Saturday, October 31, 2020

No HELL-oween for me!

So another October 31st has rolled around, and I look forward to November 1st just for it to be all over. Nonetheless, it's a beautiful, cool, sunny morning and I will do as I do every other day God allows me to wake up and live: I will be THANKFUL and trust in Him to take care of me.

I look around and see all kinds of disgusting, ugly HELLoween decorations on people's lawns. I've seen everything from scarecrows to all out mock burial sites with an ugly mask at the head, burlap for the dirt, and bony feet. What next? Knife wounds? Fake blood spattered all over the house? Mock chalk marks in the street? It wouldn't surprise me, but the thought of it makes me ill.

I remember putting up stuff for Halloween years ago when my kids were small: pumpkins, little paper ghosts, spider webs complete with little plastic spider rings, and my former favorite, the wind-sock type of paper decor you put on your fence or awning. However, it's been many years since I've done so because I decided that I no longer want to give glory to Satan in any way on October 31st. I refuse to answer the door when trick or treaters knock at night. Enough deceived people do it, but that doesn't mean I'm part of their crowd.

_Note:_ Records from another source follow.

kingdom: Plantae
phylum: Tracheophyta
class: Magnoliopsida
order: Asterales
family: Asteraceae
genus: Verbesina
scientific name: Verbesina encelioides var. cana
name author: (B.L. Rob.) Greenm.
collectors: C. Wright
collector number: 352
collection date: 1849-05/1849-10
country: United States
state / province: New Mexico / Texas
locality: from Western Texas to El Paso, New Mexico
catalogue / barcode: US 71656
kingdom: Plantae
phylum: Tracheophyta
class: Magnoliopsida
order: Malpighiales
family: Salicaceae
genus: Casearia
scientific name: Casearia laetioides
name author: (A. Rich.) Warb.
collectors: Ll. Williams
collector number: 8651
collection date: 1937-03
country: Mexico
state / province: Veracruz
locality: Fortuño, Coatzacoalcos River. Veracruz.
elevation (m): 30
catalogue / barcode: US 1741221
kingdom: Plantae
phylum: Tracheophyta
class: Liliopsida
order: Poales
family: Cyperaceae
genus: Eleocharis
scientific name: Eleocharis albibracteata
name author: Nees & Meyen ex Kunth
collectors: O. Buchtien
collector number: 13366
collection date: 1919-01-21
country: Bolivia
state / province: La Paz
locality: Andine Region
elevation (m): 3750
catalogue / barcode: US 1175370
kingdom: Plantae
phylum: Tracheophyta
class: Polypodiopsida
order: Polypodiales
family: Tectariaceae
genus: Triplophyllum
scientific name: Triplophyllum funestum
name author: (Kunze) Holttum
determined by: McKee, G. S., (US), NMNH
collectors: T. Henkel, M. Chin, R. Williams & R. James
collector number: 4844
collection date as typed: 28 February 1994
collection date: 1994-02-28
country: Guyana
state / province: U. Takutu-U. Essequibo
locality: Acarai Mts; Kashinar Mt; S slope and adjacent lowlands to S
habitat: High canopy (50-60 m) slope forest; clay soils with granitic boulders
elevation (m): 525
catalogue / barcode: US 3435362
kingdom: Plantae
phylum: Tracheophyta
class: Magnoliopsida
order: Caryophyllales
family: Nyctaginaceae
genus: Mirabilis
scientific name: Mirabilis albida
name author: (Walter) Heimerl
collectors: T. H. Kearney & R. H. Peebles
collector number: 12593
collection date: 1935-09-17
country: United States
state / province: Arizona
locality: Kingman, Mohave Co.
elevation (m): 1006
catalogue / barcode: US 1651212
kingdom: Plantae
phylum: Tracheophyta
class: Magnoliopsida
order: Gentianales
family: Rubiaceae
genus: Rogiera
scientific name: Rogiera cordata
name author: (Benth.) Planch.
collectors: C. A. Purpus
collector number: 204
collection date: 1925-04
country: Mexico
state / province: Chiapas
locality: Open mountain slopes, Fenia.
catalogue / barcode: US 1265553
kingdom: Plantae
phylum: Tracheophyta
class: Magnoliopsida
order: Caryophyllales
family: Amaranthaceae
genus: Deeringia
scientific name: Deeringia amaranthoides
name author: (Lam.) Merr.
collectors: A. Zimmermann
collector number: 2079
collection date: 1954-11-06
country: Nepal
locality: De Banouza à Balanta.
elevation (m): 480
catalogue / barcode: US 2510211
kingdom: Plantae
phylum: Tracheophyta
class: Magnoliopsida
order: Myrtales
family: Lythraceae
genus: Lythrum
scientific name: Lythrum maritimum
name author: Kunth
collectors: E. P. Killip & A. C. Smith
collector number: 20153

Over the years I've seen a difference in age for trick-or-treaters. I've seen teenagers dressed up like zombies and Frankensteins (and worse) walking the streets like demon-possessed heathens. One thing that really riles me up is seeing moms dressed up like witches or fairies cradling their costumed infants, all because they want to show off their devotion to Satan on Devil's Night, vicariously sacrificing their babies to the Devil. You say, "No I don't?" You are a LIAR! 

Yeah I'm preaching here!! Nobody wants to be left out of the "celebration" and "fun," do they? "It's just harmless fun!" "My kids love it!" Well, your kids will grow up Godless Christ-rejecters because you refuse to teach them NOT to go out on HELLoween night, and other sins you refuse to own up to as parents. And you better check that candy after they get home because God knows how much has been tampered with. Am I meddling? You know it!! 

I despise every bit of HELLoween. I turn all the lights off, I shut the curtains, I lock the doors, and I refuse to answer any knocks. I don't buy candy for little ingrates to devour. I don't plaster my front yard with ungodly filth from Walmart. As far as you're concerned, I'M NOT HOME!! You can have all your Satanic HELLoween garbage. Jesus Christ lives here, not the Devil!!